[Data excerpts]
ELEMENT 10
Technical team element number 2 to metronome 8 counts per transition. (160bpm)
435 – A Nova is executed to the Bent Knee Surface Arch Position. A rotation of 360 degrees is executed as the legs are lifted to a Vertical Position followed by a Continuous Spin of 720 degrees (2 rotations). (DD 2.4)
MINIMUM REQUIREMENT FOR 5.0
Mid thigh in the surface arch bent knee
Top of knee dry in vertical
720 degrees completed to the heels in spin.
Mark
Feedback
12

* **TASK DESCRIPTION**: The answer should be a single number: how many lines of the entries hold "degrees".

* **REPLY TO THE EXERCISE**: 2